What is required: From the first line to the last, output the material exactly.

######

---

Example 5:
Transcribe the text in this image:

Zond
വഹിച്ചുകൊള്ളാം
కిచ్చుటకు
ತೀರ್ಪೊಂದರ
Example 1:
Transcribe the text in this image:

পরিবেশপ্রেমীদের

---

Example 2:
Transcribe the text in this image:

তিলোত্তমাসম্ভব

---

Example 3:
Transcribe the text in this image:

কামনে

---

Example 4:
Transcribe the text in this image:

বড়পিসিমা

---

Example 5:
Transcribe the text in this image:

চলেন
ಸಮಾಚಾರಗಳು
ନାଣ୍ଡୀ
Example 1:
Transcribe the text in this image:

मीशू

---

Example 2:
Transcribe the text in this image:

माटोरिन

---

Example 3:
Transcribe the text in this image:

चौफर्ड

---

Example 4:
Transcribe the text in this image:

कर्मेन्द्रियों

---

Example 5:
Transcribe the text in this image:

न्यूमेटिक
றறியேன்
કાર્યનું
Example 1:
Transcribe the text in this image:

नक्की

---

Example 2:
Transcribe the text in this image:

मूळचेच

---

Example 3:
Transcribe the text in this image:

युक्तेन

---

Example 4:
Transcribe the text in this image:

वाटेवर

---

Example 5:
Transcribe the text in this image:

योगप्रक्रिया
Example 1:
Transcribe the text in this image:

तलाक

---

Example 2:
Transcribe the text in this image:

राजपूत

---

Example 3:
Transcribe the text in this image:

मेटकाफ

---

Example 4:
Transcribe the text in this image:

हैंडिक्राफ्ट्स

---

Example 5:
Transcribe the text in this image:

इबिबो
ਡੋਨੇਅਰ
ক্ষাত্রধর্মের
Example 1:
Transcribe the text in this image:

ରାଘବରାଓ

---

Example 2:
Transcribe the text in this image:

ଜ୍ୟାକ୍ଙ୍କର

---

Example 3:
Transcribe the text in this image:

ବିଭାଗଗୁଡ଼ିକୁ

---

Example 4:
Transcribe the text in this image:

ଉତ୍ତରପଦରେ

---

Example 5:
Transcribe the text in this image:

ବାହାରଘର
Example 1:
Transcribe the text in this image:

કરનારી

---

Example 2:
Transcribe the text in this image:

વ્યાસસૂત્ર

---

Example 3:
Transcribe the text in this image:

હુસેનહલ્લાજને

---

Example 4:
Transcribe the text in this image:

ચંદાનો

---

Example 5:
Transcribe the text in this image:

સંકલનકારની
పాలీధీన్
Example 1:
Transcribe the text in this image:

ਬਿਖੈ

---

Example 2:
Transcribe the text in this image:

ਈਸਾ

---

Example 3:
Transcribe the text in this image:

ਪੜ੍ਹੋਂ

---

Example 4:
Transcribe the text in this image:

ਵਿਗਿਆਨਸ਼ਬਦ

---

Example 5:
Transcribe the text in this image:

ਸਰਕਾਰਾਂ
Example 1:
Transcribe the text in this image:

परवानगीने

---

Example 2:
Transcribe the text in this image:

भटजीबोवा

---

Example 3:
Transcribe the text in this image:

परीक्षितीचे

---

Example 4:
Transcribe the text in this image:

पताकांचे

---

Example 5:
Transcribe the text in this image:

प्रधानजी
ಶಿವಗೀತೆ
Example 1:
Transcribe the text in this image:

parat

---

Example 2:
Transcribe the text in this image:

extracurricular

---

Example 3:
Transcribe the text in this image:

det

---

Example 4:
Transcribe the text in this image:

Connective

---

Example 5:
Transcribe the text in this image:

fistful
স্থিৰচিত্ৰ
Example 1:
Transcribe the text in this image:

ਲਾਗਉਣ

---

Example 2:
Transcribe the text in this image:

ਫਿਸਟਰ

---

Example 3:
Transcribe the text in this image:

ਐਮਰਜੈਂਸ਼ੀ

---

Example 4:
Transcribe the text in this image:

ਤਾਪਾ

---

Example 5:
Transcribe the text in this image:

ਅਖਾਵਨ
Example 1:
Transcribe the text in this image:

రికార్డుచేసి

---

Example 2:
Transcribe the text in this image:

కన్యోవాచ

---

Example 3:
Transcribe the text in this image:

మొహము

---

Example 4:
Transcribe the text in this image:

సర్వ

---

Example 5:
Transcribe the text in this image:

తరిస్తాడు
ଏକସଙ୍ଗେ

######

Result of the exercise:
---

Example 5:
Transcribe the text in this image:

Zond
വഹിച്ചുകൊള്ളാം
కిచ్చుటకు
ತೀರ್ಪೊಂದರ
Example 1:
Transcribe the text in this image:

পরিবেশপ্রেমীদের

---

Example 2:
Transcribe the text in this image:

তিলোত্তমাসম্ভব

---

Example 3:
Transcribe the text in this image:

কামনে

---

Example 4:
Transcribe the text in this image:

বড়পিসিমা

---

Example 5:
Transcribe the text in this image:

চলেন
ಸಮಾಚಾರಗಳು
ନାଣ୍ଡୀ
Example 1:
Transcribe the text in this image:

मीशू

---

Example 2:
Transcribe the text in this image:

माटोरिन

---

Example 3:
Transcribe the text in this image:

चौफर्ड

---

Example 4:
Transcribe the text in this image:

कर्मेन्द्रियों

---

Example 5:
Transcribe the text in this image:

न्यूमेटिक
றறியேன்
કાર્યનું
Example 1:
Transcribe the text in this image:

नक्की

---

Example 2:
Transcribe the text in this image:

मूळचेच

---

Example 3:
Transcribe the text in this image:

युक्तेन

---

Example 4:
Transcribe the text in this image:

वाटेवर

---

Example 5:
Transcribe the text in this image:

योगप्रक्रिया
Example 1:
Transcribe the text in this image:

तलाक

---

Example 2:
Transcribe the text in this image:

राजपूत

---

Example 3:
Transcribe the text in this image:

मेटकाफ

---

Example 4:
Transcribe the text in this image:

हैंडिक्राफ्ट्स

---

Example 5:
Transcribe the text in this image:

इबिबो
ਡੋਨੇਅਰ
ক্ষাত্রধর্মের
Example 1:
Transcribe the text in this image:

ରାଘବରାଓ

---

Example 2:
Transcribe the text in this image:

ଜ୍ୟାକ୍ଙ୍କର

---

Example 3:
Transcribe the text in this image:

ବିଭାଗଗୁଡ଼ିକୁ

---

Example 4:
Transcribe the text in this image:

ଉତ୍ତରପଦରେ

---

Example 5:
Transcribe the text in this image:

ବାହାରଘର
Example 1:
Transcribe the text in this image:

કરનારી

---

Example 2:
Transcribe the text in this image:

વ્યાસસૂત્ર

---

Example 3:
Transcribe the text in this image:

હુસેનહલ્લાજને

---

Example 4:
Transcribe the text in this image:

ચંદાનો

---

Example 5:
Transcribe the text in this image:

સંકલનકારની
పాలీధీన్
Example 1:
Transcribe the text in this image:

ਬਿਖੈ

---

Example 2:
Transcribe the text in this image:

ਈਸਾ

---

Example 3:
Transcribe the text in this image:

ਪੜ੍ਹੋਂ

---

Example 4:
Transcribe the text in this image:

ਵਿਗਿਆਨਸ਼ਬਦ

---

Example 5:
Transcribe the text in this image:

ਸਰਕਾਰਾਂ
Example 1:
Transcribe the text in this image:

परवानगीने

---

Example 2:
Transcribe the text in this image:

भटजीबोवा

---

Example 3:
Transcribe the text in this image:

परीक्षितीचे

---

Example 4:
Transcribe the text in this image:

पताकांचे

---

Example 5:
Transcribe the text in this image:

प्रधानजी
ಶಿವಗೀತೆ
Example 1:
Transcribe the text in this image:

parat

---

Example 2:
Transcribe the text in this image:

extracurricular

---

Example 3:
Transcribe the text in this image:

det

---

Example 4:
Transcribe the text in this image:

Connective

---

Example 5:
Transcribe the text in this image:

fistful
স্থিৰচিত্ৰ
Example 1:
Transcribe the text in this image:

ਲਾਗਉਣ

---

Example 2:
Transcribe the text in this image:

ਫਿਸਟਰ

---

Example 3:
Transcribe the text in this image:

ਐਮਰਜੈਂਸ਼ੀ

---

Example 4:
Transcribe the text in this image:

ਤਾਪਾ

---

Example 5:
Transcribe the text in this image:

ਅਖਾਵਨ
Example 1:
Transcribe the text in this image:

రికార్డుచేసి

---

Example 2:
Transcribe the text in this image:

కన్యోవాచ

---

Example 3:
Transcribe the text in this image:

మొహము

---

Example 4:
Transcribe the text in this image:

సర్వ

---

Example 5:
Transcribe the text in this image:

తరిస్తాడు
ଏକସଙ୍ଗେ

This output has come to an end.